Call the TRA site office and tell them what you are going to do and how you intend to keep it in place. 936-365-2292. Ask for the site manager.


----------



## ConspiracyMike (Oct 5, 2009)

Thanks for the info everyone...just what I needed!!!


----------



## SV_DuckBuster (Sep 18, 2007)

We built and sank several crappie condos on Lake Nacogdoches. Made them out of pvc with concrete feet and they still produce great fish 6 years later. You can make them as big as you want and all kinds of crazy designs. I always thought they marked on the depth finder better than brush, they last longer and you don't get hungup on them while fishing. Add a few around your existing structure each year and before you know it, you have a huge area holding quality fish.

Can't find my pics of the ones we made, but I'll try and descibe one for you. Roughly 8'x6'x6' with at least 4 concrete feet to hold them down. We used cinder blocks and quickcrete poured into 2 gallon planters. The pvc was a mixture of 1", 2" and 3" pieces assembled into all kinds of crazy shapes to mimic a brush pile. The design was dense in the middle and had lots of long pieces hanging out and sticking up all over. They worked so much better than brush because you could fish inside them without getting snagged on anything.


----------



## ConspiracyMike (Oct 5, 2009)

how long till the fish start showing up.


----------



## tbone2374 (Feb 27, 2010)

Nice idea, bet it does work well!


----------



## Tall1 (Aug 3, 2009)

Mike, just let me know when you want to build and sink one. I'm thinking out near the channel in front of your house would be a good spot. Maybe we'll put a second one at the honey hole.


----------



## slabnabbin (May 25, 2010)

ConspiracyMike said:


> how long till the fish start showing up.


i put mine in an area where i already catch fish. the ones i put out this year i fished them 5 days later and caught fish but they were about 75-100 yards from spots i have caught fish on for years. the closer the fish are to it the faster they will move into your crappie condos. little do they know eviction could come any day.:rotfl:


----------



## ConspiracyMike (Oct 5, 2009)

I was thinking about a large square pvc grid system with 1/2 pvc stems attached pointing straight up from the grid. The 5 gallon bucket method might be easier to move since my boat is small.


----------



## slabnabbin (May 25, 2010)

pvc works well but be sure to sand it down so the algea can stick to it easier.


----------



## SV_DuckBuster (Sep 18, 2007)

ConspiracyMike said:


> how long till the fish start showing up.


Less than a week in my experience. You can expedite that process by sinking a burlap bag of range cubes, dog food, maise, etc with your condo. Draw the fish to it and then they seem to stay. We always tried to sink them in or near a fish highway (channel, creek mouth, bottom structure) which helps fish get to them faster and stay longer since it is already familiar territory. 
We only fish the condos at night and typically use 1 or 2 very large green lights suspended about 4' above the condo. When we first drop the lights in the water, everything around the boat glows green in a 20 yard diameter. 10 mins later, the water is blacked out by baitfish.
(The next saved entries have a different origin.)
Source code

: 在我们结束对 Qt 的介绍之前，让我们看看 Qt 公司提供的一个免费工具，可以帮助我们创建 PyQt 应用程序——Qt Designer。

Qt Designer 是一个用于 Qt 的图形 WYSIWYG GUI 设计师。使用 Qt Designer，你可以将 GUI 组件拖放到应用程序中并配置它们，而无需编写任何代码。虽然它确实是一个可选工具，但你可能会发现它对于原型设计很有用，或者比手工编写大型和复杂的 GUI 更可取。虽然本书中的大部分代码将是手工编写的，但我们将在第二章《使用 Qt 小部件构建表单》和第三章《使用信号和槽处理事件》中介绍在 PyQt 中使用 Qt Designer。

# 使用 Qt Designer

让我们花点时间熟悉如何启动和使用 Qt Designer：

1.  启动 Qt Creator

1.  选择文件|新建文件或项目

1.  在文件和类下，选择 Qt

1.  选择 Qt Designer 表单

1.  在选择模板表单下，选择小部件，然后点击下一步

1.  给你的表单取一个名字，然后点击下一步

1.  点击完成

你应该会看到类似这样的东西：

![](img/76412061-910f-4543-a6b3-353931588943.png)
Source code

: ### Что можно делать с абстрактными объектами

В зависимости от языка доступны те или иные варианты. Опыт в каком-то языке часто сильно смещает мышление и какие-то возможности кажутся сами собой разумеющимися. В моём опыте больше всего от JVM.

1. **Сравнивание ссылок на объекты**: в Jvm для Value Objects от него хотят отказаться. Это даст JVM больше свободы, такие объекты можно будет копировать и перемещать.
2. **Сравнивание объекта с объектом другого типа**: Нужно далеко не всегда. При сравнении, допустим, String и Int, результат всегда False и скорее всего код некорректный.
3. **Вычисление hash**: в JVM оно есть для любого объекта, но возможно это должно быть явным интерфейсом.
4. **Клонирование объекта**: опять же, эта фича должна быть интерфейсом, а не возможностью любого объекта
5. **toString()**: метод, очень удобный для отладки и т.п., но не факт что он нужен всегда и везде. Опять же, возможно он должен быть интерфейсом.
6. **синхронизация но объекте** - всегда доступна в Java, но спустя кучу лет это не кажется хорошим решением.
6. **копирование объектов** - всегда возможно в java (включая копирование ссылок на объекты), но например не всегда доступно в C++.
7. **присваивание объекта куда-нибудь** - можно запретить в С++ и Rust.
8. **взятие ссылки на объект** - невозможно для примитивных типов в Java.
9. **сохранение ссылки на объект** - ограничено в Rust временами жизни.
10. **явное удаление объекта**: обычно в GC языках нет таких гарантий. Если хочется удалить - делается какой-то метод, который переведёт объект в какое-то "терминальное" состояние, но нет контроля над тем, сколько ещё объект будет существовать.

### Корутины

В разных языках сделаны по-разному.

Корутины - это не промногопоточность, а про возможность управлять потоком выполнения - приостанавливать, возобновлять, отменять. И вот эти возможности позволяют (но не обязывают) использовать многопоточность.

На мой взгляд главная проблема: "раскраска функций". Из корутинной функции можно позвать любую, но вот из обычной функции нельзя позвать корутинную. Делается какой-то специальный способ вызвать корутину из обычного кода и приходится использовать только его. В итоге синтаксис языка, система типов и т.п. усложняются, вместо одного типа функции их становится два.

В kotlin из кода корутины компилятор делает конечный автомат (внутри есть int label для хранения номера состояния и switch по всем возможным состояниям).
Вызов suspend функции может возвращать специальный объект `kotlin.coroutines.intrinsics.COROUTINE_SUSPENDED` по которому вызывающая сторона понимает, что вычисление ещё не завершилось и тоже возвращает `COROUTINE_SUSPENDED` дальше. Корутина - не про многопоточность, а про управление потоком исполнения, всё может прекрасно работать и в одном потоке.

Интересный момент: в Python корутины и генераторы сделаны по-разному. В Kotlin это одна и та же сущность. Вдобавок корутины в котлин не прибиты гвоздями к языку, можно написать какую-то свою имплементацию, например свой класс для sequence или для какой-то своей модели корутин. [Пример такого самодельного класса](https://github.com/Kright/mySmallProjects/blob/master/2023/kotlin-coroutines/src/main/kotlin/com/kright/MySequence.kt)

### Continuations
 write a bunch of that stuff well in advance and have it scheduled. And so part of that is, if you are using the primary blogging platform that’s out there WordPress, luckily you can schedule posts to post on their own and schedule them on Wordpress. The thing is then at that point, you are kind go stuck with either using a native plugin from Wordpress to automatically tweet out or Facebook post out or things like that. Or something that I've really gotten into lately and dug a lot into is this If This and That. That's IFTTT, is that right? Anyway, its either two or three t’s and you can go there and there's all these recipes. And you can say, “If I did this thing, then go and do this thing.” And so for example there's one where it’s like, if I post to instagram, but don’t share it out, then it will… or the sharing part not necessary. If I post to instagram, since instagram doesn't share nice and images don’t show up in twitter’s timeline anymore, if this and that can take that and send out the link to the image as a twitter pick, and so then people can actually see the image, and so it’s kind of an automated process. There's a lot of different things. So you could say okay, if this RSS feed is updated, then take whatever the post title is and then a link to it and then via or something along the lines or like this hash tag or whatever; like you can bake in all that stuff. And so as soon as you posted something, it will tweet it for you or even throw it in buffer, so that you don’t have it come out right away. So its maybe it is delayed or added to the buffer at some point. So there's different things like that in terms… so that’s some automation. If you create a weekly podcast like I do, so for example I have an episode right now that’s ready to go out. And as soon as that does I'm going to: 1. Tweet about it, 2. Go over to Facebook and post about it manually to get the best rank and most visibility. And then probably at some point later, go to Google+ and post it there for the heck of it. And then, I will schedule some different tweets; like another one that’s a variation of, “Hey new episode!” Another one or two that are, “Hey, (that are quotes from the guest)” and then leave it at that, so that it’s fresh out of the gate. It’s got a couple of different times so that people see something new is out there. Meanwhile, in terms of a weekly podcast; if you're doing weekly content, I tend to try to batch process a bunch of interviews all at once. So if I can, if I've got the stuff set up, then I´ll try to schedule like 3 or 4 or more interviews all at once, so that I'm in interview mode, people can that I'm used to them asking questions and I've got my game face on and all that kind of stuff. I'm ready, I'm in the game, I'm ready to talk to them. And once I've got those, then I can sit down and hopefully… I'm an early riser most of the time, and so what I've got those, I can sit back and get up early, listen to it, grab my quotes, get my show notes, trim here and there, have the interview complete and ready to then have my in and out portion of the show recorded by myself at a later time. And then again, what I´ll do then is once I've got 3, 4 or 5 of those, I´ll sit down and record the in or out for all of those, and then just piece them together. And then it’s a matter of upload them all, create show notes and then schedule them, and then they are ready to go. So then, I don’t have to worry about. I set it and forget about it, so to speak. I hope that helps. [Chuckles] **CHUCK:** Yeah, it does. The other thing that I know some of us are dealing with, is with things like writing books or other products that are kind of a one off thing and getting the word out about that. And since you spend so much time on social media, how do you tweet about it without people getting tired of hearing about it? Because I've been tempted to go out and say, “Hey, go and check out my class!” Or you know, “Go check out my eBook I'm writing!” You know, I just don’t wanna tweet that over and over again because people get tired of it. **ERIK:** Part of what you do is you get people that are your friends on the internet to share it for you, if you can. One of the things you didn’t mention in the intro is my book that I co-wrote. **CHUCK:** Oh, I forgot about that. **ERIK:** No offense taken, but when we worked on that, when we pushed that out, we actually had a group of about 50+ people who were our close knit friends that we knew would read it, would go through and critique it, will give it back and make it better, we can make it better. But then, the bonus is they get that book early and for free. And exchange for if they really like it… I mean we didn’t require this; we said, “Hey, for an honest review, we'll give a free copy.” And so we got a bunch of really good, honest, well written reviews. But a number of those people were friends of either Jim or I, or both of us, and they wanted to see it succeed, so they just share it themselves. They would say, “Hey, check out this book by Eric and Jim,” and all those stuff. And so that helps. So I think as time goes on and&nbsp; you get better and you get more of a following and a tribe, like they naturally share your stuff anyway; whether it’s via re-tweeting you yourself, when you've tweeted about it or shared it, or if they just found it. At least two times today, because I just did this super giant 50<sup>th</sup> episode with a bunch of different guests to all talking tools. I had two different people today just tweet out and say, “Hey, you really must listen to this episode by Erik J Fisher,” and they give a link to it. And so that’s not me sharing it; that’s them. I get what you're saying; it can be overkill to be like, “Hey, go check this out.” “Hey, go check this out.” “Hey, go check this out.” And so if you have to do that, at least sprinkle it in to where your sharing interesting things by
When fishing these things, we never had a trip without a few nice cats and great bass too! In fact, I have a 9lb bass on my wall that I caught from a condo on an ultralight spinning reel with 4lb mono. What a fight and great story to tell everytime someone sees that fish on the wall. Not the best lmb I ever caught, but the best fish I ever landed on 4lb mono and a tiny bream hook.


----------



## Lipless Crankbait (Mar 24, 2007)

If you build them out of plastic the denser they are the better. If you sand the plastic like mentioned above the alge will grow quicker and the fish will show up faster. Here is a pic one style we built about a week ago, we put another just like it but smaller inside and sunk them. I have started making hybrids, mostley out of plastic, with cypress tops mixed in. To have a great brush pile it needs to be in an area that would naturally hold fish.


----------